The reception theory is a version of the reader's response literary theory that emphasises the reader's reception of literary text. This approach to textual analysis focuses on the scope for negotiation and opposition on part of the audience. This means that the "text" is not passively accepted by an audience, but it is interpreted based on their individual cultural backgrounds and personal experiences. In essence, the meaning of a text is not inherent within the text itself, but is created within the relationship between the text and the reader.
There are three types of reception models:

Dominant - The reader fully shares the text's code and accept and reproduces the preferred reading.

Negotiated - The reader partially shares the text's code and broadly accepts the preferred reading, but sometimes resists and modifies it in a way which reflects their own position, experiences and interests. 

Oppositional - The reader, whose social situation places them in a directly oppositional relation to the dominant code, understands the preferred reading but does not share the text's code and rejects this reading.

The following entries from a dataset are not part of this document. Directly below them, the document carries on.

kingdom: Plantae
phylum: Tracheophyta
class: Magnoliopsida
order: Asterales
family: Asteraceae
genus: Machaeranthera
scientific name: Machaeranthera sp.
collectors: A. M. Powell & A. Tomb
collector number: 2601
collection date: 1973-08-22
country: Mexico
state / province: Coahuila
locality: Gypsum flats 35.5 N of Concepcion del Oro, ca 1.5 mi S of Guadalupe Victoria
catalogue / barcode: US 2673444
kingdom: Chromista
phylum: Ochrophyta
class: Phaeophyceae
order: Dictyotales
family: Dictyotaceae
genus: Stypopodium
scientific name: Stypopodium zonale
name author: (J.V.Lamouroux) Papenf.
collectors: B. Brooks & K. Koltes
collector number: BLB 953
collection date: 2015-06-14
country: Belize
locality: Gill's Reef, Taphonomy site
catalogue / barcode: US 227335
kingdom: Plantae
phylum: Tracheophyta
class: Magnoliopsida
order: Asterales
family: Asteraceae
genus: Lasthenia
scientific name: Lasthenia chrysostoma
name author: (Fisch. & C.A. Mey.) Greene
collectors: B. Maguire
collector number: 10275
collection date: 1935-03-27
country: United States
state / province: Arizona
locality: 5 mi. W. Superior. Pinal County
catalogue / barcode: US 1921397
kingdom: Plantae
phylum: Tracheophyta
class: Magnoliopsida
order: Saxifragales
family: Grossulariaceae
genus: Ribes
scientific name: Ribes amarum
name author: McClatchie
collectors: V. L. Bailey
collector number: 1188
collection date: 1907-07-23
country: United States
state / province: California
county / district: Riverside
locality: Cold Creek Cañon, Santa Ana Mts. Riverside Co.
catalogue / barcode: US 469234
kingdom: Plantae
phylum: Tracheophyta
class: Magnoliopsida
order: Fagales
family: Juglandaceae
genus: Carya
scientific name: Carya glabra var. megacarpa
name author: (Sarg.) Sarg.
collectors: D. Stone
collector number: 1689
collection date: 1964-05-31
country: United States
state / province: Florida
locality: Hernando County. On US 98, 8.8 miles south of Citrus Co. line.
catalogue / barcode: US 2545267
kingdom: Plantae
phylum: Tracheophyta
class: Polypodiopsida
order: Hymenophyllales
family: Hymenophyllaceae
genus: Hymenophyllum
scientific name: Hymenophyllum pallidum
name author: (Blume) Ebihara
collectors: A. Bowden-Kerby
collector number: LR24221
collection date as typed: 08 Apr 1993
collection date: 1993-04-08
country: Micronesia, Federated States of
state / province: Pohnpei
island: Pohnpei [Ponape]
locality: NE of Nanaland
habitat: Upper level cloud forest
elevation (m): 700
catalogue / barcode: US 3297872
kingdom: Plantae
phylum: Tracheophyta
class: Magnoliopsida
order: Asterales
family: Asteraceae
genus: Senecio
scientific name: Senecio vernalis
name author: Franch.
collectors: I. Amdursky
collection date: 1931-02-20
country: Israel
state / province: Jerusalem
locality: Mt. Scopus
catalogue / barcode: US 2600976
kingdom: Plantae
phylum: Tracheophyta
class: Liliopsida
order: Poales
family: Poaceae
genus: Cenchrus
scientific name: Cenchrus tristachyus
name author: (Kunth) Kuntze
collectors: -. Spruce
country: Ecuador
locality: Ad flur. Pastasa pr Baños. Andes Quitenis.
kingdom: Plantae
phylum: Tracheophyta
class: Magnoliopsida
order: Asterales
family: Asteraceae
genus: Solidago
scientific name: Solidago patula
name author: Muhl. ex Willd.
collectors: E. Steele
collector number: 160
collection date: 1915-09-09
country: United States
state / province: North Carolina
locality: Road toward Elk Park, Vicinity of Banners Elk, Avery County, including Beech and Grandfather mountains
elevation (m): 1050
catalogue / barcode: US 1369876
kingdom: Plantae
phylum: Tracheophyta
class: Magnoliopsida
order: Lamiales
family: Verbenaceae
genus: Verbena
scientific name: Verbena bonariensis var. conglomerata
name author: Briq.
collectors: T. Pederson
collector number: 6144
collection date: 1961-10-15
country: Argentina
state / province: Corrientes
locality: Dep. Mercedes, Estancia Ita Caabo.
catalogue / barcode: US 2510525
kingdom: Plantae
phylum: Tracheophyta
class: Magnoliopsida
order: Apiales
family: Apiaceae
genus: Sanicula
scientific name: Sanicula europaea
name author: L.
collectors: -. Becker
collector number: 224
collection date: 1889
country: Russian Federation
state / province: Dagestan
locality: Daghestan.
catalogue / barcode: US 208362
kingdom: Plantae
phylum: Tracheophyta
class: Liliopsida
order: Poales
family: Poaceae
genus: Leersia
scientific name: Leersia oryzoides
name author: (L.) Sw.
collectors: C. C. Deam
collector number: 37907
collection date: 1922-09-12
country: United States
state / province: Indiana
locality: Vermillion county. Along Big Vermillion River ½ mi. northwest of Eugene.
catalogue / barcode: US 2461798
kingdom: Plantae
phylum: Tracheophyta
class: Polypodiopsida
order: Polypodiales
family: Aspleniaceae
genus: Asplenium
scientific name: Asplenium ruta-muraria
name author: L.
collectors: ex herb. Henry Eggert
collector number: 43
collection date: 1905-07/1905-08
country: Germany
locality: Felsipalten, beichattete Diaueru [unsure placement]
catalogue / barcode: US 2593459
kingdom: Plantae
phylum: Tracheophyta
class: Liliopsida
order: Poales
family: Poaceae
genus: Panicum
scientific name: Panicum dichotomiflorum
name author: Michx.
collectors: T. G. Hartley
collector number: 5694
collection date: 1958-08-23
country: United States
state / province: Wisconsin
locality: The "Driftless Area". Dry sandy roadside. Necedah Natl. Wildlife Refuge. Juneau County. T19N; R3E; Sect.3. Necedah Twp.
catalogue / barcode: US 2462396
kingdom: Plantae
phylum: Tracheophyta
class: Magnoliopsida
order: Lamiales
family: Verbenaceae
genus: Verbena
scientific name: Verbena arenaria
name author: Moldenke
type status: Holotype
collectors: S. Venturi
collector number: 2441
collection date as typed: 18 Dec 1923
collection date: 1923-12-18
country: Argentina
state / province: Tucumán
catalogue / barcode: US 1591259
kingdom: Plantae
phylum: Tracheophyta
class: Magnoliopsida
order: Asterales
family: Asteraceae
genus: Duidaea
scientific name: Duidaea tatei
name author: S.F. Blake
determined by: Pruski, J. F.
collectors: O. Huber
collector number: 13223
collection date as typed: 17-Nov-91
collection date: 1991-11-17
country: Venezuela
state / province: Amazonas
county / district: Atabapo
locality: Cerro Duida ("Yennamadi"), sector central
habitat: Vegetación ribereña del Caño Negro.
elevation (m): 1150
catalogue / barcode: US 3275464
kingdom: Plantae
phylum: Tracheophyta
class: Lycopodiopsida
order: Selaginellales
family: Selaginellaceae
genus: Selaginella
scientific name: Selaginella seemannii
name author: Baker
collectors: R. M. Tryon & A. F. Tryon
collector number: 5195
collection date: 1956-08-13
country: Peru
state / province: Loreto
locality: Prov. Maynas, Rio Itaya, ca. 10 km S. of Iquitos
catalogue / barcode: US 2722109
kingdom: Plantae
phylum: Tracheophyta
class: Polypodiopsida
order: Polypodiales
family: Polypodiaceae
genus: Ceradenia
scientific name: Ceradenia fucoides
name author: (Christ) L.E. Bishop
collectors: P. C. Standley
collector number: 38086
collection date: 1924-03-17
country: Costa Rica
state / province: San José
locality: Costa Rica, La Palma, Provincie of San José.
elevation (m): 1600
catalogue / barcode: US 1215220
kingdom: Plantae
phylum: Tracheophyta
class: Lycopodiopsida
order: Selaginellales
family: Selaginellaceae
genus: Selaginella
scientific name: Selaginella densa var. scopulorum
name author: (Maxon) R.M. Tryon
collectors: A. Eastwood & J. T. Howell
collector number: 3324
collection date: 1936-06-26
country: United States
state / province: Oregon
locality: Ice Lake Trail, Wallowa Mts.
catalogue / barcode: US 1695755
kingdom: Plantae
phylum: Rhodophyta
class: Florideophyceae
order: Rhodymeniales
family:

An example of this could be "The Funeral" by Band of Horses  where audiences could initially see the song as being about the loss of someone close to one of the band members. The actual meaning of the song is about the children that the lead singer has lost due to his partner having miscarriages. However, people could take the message of this song and apply it to their own situation where the meaning would change based around their lives and experiences, showing how audiences can interpret media and create their own meanings.